The Problem
While designing models for an MVP, I faced a common problem in modern web development:
Should I use an SQL or a NoSQL database?
Unsurprisingly the answer to the question above is… It depends! I spent a couple of days reading about this interesting topic. Here, I present a high level overview of what I’ve learned.
Data driven decisions
When it comes to engineering, the best decisions are backed with data and you’re going to need some real-world production data to be able to answer properly. Some of the questions you’ll need to answer are:
- Do you need atomicity?
- What kind of data are you going to store?
- Do you need consistency (ordered events)?
- How do you plan to access your data?
- How complex queries are you going to run?
- How many reads and writes per second will you need?
- How many GB of data do you expect to store in your db?
- Do you need distributed writes?
- Are you going to use your own hardware or a cloud provider?
- Do you want to fine tune the database or standard configuration is okay?
- Do you think I/O will be a constraint? (e.g. EBS powered AWS volumes might be a bad idea)
- etc.
I could go on, but you get the point: too many questions with no clear answer! It is hard to answer these questions at an MVP stage, usually you’ll have to deploy an application, run it in production and see what your real needs are going to be.
NoSQL databases
There are many NoSQL databases out there and they’re build for different use cases! Some fairly common NoSQL database are:
Redis
A fast in-memory key-value store database. Often used by sysadmins for caching, as an alternative to memcached that supports persistence which is nice for session caching. Other use cases are caching frequently accessed data and simple pub/sub implementations. Redis - or any NoSQL for the matter - can be an excellent second addition to speed up database response time.
Neo4j
This one is a graph database. It’s your best bet if you’re building a social network application and you need to solve path problems (e.g. decision trees, linked lists). Graph databases are ACID.
RethinkDB
A database made specifically for realtime applications. This database will push results to your application as soon as they become available! Ideal for applications which need to display data really fast.
MongoDB and ElasticSearch
These are document-oriented NoSQL databases . These kind of DBs are ideal for storing unstructured data (e.g. program logs, metadata, etc.) and issuing fast simple queries.
Cassandra and DynamoDB
A column-oriented NoSQL database. Cassandra is ideal for big data with high volume writes. DynamoDB apparently is used for CRUD applications as well which blurs a bit the standard use case.
Which way to go?
Cassandra, RethinkDB, Redis and Neo4j have specific use cases in my view. So the real question should be whether to use an SQL or a NoSQL document or column oriented database. Here are the pros and cons I’ve found interesting regarding a NoSQL database.
NoSQL database pros:
- Easy object model which developers understand. Data is stored as a hash table.
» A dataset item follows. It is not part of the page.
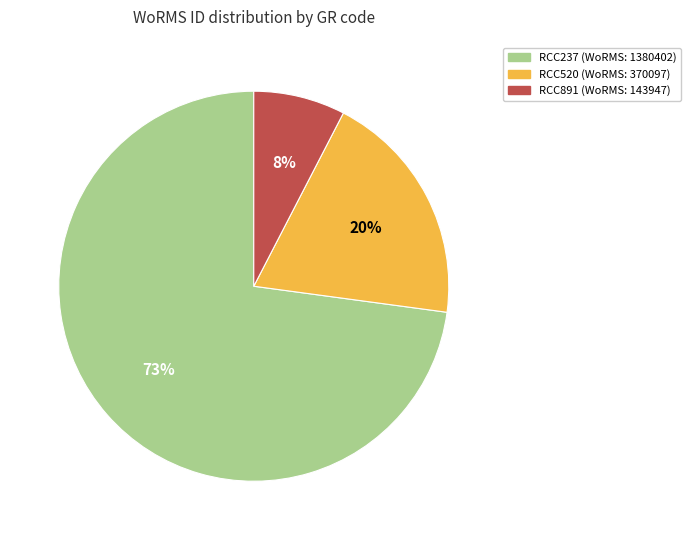

True or false: RCC237 accounts for 67% of the total.

False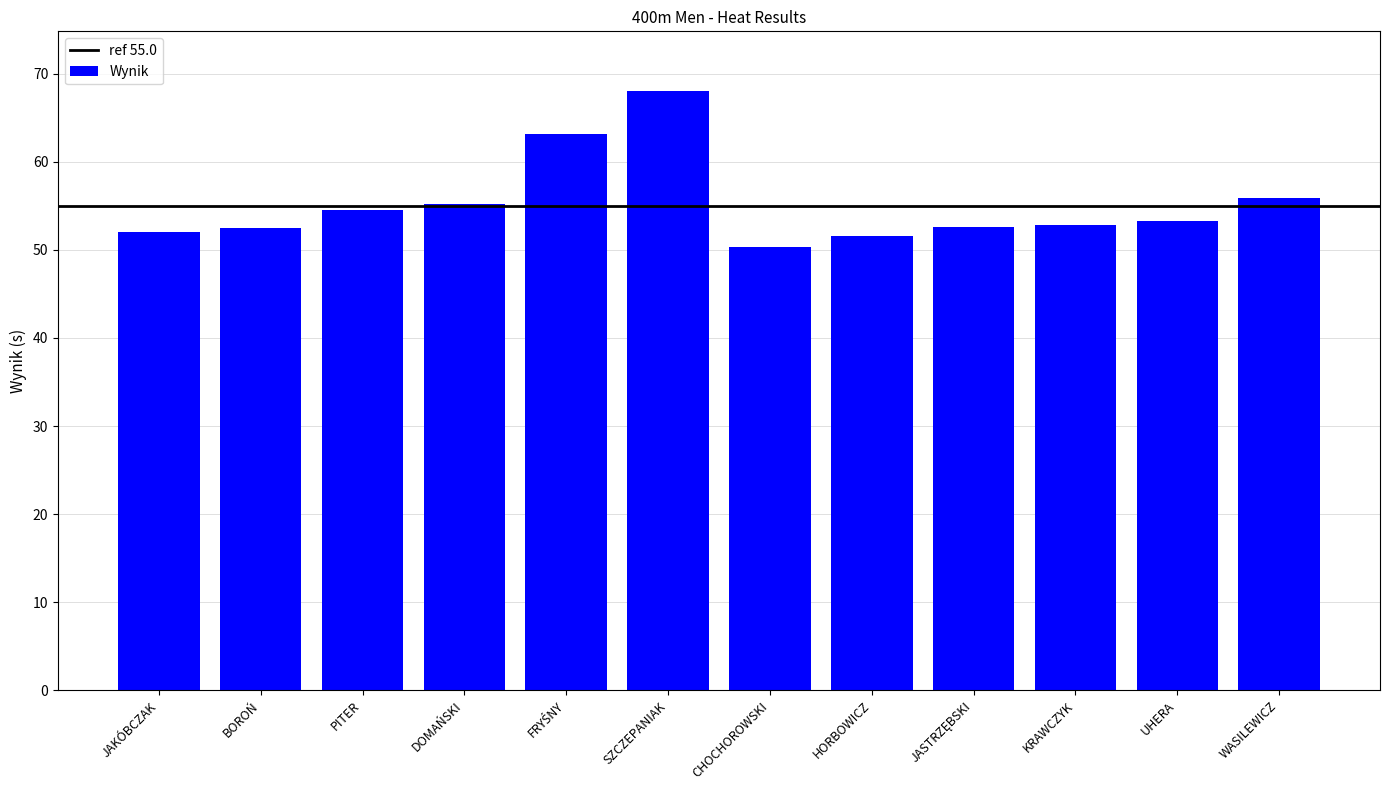

Count the number of categories in the chart.

12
- NoSQL documents are schemaless, you don’t have to know the exact schema a priory.
- High availability, sharding and scaling is usually baked in, which is a important for devops/sysadmins.
- Thousand fast simultaneous writes per second are possible (e.g. more than 20k inserts per second).
NoSQL database cons:
- Not ACID. This is a big deal for most common use cases
- Expensive deployment compared to SQL (denormlisation, sharding, etc.)
- Complex queries are slow to the nearly impossible, a lot depends on how you design your columns/documents.
- Rather young projects compared to SQL databases.
It seems that the fact that NoSQL databases are schemaless, leads to poor model design. Models need to be designed carefully for NoSQL too or you risk to end up with slow and possibly erroneous responses.
SQL Databases
Most common SQL databases are MySQL, PostgreSQL and MSSQL. In their latest versions, all of the above support some sort of schemaless table in the form of JSON, but the implementations are work in progress.
SQL database pros:
- SQL databases are ACID and as already stated this is a big deal
- Complex queries are fast
- Battle tested, rock solid performance. Most of these database has been around for 20+ years
- Deployment is cheap compared to NoSQL in terms of deployment (normalisation)
SQL database cons:
- HA is complex to setup, you’ll need a DBA at some point
- Changing table schema is complex and time consuming
- Horizontal scaling is complex to setup properly and can be problematic
- Sharding is complex to setup and might lead to custom in-house solutions
- Writes per second might become your bottleneck, especially if they need to concurrent
Still undecided? Go with SQL!
Most DBA experts seem to converge to the following advise for the undecided:
If you’re not 100% sure that you need a NoSQL database go with an SQL!
It’s unlikely that your application will ever reach the limits of an SQL database. If it does you can always switch to a NoSQL database later or combine the two!